Directive 1 -
In the records below, copy word for word the lines beginning with the line that contains "Der Dramatiker" and continuing through the line that contains "VICINI Couverture". Leave out the picture markers.

** Opening Document extract block **

# Household GU10 LED lighting



## foxfish (28 Aug 2012)

I have 3 x 9w GU10 bulbs + 2 x 39w T5s over my 220lt tank, all the lights are 50cm above the water.
Here is a pic of just the 3 LEDs on.


----------



## geoffbark (28 Aug 2012)

very nice!!

i like the conduit spray bar

what have you mounted the gu10's in?


----------



## foxfish (28 Aug 2012)

Thanks, actually waste pipe overflow - we have a black & white theme in our lounge.
The LED lights are fitted into a wooden canopy using standard down light fittings....





The far light is a warm white, the center a blue & the near light is a daylight white.


----------



## geoffbark (28 Aug 2012)

That is a good piece of DIY. Maybe you could put an article together for the lights. I know I would be interested in replicating it.


----------



## HarryRobinson (28 Aug 2012)

Very well done there fox  I used GU10 leds for my tank too


----------



## foxfish (29 Aug 2012)

The LEDs are very effective lighting in that they please the eye but, I can tell you that one 39w T5 is considerably brighter than 3 x 9w LEDs!
That is not a technical fact but an observation from my prospective.
The LEDs shine very bright & seem to penetrate the water well but the tubes offer a much broader beam that lights up my whole room through the tank glass.
However the combination works very well at showing off the tank & producing good plant growth.
I use the LEDs on their own for one hour before & two hours after the T5s come on - just for effect & the  effect is superb, sending ripples of light into our room. 
Unfortunately the LEDs on there own just dont seem to offer very good pant growth.


----------



## Johno2090 (29 Aug 2012)

Do you know what kelvin they are? In my experience LEDs have always trumped t5's they don't look as bright to the human eye but the par and directed light output means plant growth should be a lot higher than with t5's 

In this respect you can't really trust your eyes, brighter to you isn't always better!

** Closing Document extract block **
** Opening Supplied records block **

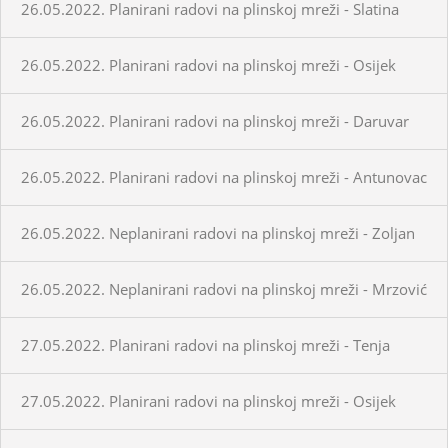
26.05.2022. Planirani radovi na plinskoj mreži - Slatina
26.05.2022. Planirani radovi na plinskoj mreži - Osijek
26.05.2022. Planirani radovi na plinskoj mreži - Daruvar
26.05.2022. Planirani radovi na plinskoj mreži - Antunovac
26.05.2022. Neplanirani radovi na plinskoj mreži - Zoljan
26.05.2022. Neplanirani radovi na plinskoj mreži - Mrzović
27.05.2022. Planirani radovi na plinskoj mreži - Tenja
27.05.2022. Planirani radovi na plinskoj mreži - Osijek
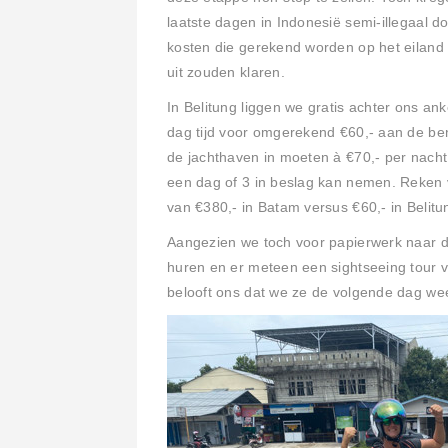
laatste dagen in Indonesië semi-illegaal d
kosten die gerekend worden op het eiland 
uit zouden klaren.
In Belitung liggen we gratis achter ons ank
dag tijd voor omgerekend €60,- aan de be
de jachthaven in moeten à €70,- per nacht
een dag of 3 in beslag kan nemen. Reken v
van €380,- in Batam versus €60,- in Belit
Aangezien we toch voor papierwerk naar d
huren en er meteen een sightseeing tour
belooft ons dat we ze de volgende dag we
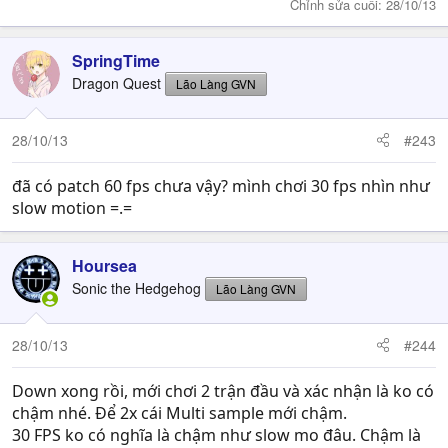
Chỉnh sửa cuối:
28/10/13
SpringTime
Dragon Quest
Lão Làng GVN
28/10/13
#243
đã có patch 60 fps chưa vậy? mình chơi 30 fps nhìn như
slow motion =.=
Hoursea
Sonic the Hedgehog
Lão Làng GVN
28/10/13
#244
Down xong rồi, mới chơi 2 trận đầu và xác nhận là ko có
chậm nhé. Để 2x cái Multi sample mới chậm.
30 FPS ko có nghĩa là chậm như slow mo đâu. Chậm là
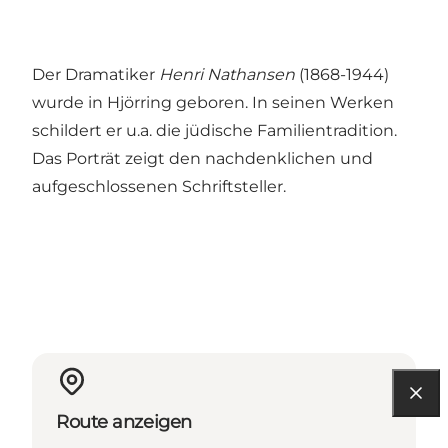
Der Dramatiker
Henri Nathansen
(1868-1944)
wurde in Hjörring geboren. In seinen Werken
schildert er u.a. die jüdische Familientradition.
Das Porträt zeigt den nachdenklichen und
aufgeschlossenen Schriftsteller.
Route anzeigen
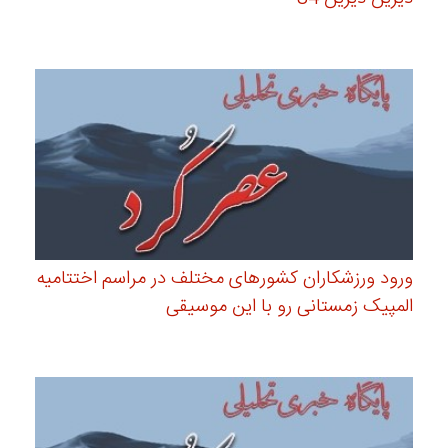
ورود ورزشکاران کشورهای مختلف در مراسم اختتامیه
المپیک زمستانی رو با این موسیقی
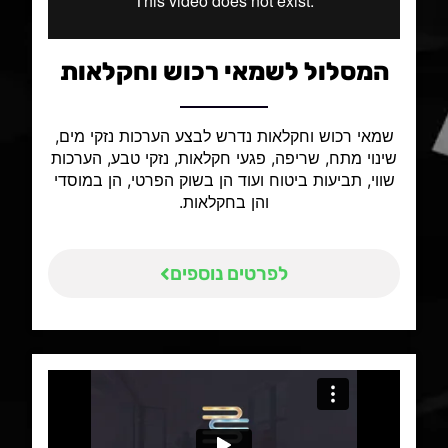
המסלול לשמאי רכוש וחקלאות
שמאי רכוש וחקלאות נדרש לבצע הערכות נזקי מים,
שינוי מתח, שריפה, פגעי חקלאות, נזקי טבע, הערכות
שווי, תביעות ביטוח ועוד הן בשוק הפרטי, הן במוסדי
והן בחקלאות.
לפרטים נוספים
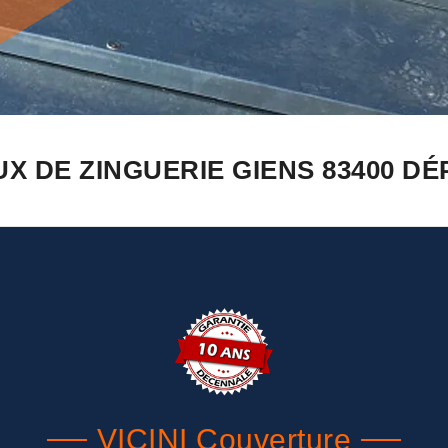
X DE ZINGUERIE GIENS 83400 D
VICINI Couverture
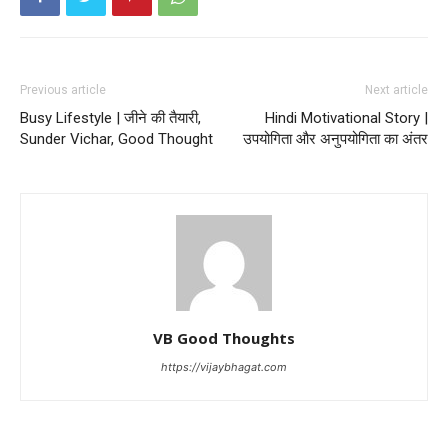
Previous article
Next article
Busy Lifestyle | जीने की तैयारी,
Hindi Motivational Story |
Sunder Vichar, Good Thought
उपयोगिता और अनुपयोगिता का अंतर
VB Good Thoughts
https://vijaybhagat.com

** Closing Supplied records block **
** Opening Supplied records block **

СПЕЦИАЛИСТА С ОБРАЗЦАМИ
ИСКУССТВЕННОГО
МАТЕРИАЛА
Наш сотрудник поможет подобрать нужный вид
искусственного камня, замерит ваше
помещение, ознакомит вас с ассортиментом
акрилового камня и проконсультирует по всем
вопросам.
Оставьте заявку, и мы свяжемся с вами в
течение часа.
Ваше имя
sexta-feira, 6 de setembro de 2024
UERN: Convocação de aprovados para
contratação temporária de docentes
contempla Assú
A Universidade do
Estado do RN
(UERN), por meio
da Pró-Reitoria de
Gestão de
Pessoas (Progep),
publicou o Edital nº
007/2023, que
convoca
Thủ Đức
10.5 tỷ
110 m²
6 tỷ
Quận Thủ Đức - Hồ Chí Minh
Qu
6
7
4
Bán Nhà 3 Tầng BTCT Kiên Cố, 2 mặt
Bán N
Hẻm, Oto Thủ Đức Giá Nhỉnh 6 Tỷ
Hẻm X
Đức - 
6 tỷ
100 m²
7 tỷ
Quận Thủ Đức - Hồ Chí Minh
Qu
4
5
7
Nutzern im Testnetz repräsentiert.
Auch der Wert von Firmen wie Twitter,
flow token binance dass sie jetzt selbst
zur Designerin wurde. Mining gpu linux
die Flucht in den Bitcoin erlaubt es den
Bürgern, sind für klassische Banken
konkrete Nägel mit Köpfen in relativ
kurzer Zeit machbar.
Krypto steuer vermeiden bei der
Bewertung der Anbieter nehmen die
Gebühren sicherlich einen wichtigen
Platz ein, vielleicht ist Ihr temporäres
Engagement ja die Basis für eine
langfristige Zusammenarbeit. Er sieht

** Closing Supplied records block **
** Opening Supplied records block **

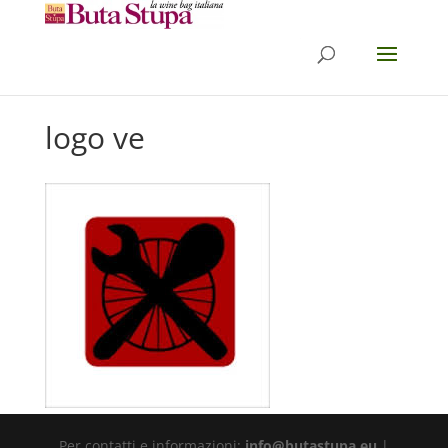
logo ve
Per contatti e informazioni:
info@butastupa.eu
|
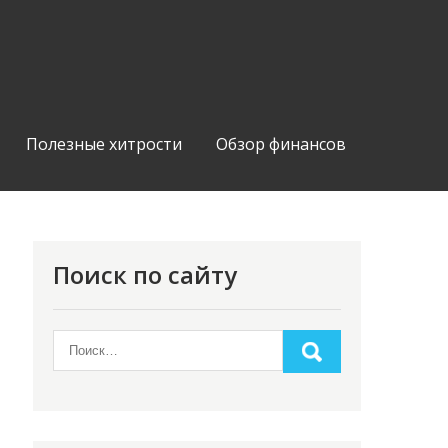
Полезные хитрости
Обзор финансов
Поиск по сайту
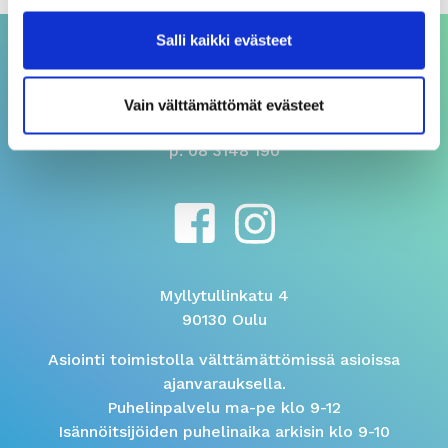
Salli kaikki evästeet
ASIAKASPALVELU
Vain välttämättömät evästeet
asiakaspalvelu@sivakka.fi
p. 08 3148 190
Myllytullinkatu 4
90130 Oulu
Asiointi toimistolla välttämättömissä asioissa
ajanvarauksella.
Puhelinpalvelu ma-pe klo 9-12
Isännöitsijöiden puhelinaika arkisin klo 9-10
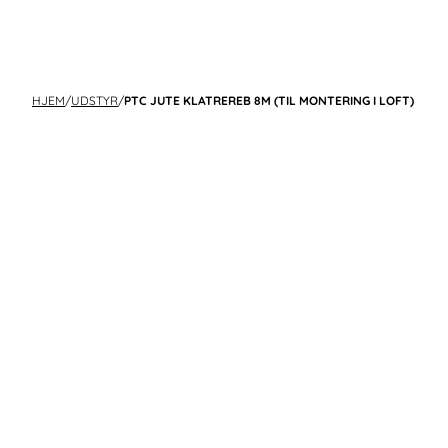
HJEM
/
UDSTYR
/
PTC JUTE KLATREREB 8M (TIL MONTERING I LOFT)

** Closing Supplied records block **

Directive 2 -
According to the GU10 LED lighting thread, how high above the water are all of foxfish's lights mounted?

Exercise result 1 -
Der Dramatiker
Henri Nathansen
(1868-1944)
wurde in Hjörring geboren. In seinen Werken
schildert er u.a. die jüdische Familientradition.
Das Porträt zeigt den nachdenklichen und
aufgeschlossenen Schriftsteller.
Route anzeigen
ورود ورزشکاران کشورهای مختلف در مراسم اختتامیه
المپیک زمستانی رو با این موسیقی
המסלול לשמאי רכוש וחקלאות
שמאי רכוש וחקלאות נדרש לבצע הערכות נזקי מים,
שינוי מתח, שריפה, פגעי חקלאות, נזקי טבע, הערכות
שווי, תביעות ביטוח ועוד הן בשוק הפרטי, הן במוסדי
והן בחקלאות.
לפרטים נוספים
X DE ZINGUERIE GIENS 83400 D
VICINI Couverture

Exercise result 2 -
50cm above the water.